[[ Data supplied, beginning ]]

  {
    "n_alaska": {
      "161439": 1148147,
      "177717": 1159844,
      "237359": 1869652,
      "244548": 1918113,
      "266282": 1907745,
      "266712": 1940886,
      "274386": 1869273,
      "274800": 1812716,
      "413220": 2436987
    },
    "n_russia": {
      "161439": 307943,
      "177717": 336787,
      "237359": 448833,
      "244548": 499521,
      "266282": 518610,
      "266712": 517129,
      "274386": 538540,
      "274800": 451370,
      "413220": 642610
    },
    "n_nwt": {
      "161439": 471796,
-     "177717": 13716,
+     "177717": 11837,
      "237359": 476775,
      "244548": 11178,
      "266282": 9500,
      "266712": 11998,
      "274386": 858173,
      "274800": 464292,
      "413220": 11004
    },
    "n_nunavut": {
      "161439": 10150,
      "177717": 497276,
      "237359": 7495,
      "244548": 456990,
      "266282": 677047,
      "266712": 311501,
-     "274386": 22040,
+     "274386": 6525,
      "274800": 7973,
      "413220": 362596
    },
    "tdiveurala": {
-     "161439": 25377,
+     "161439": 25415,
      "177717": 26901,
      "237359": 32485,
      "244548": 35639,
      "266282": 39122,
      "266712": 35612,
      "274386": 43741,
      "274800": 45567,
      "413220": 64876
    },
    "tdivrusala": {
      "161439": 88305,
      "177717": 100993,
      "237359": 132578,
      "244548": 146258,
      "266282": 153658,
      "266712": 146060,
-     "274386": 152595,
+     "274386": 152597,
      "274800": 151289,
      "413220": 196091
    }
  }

[[ Data supplied, end ]]

» **Exercise brief**: The data above, all of it, needs to be output exactly as written.

» **Exercise solution**:
  {
    "n_alaska": {
      "161439": 1148147,
      "177717": 1159844,
      "237359": 1869652,
      "244548": 1918113,
      "266282": 1907745,
      "266712": 1940886,
      "274386": 1869273,
      "274800": 1812716,
      "413220": 2436987
    },
    "n_russia": {
      "161439": 307943,
      "177717": 336787,
      "237359": 448833,
      "244548": 499521,
      "266282": 518610,
      "266712": 517129,
      "274386": 538540,
      "274800": 451370,
      "413220": 642610
    },
    "n_nwt": {
      "161439": 471796,
-     "177717": 13716,
+     "177717": 11837,
      "237359": 476775,
      "244548": 11178,
      "266282": 9500,
      "266712": 11998,
      "274386": 858173,
      "274800": 464292,
      "413220": 11004
    },
    "n_nunavut": {
      "161439": 10150,
      "177717": 497276,
      "237359": 7495,
      "244548": 456990,
      "266282": 677047,
      "266712": 311501,
-     "274386": 22040,
+     "274386": 6525,
      "274800": 7973,
      "413220": 362596
    },
    "tdiveurala": {
-     "161439": 25377,
+     "161439": 25415,
      "177717": 26901,
      "237359": 32485,
      "244548": 35639,
      "266282": 39122,
      "266712": 35612,
      "274386": 43741,
      "274800": 45567,
      "413220": 64876
    },
    "tdivrusala": {
      "161439": 88305,
      "177717": 100993,
      "237359": 132578,
      "244548": 146258,
      "266282": 153658,
      "266712": 146060,
-     "274386": 152595,
+     "274386": 152597,
      "274800": 151289,
      "413220": 196091
    }
  }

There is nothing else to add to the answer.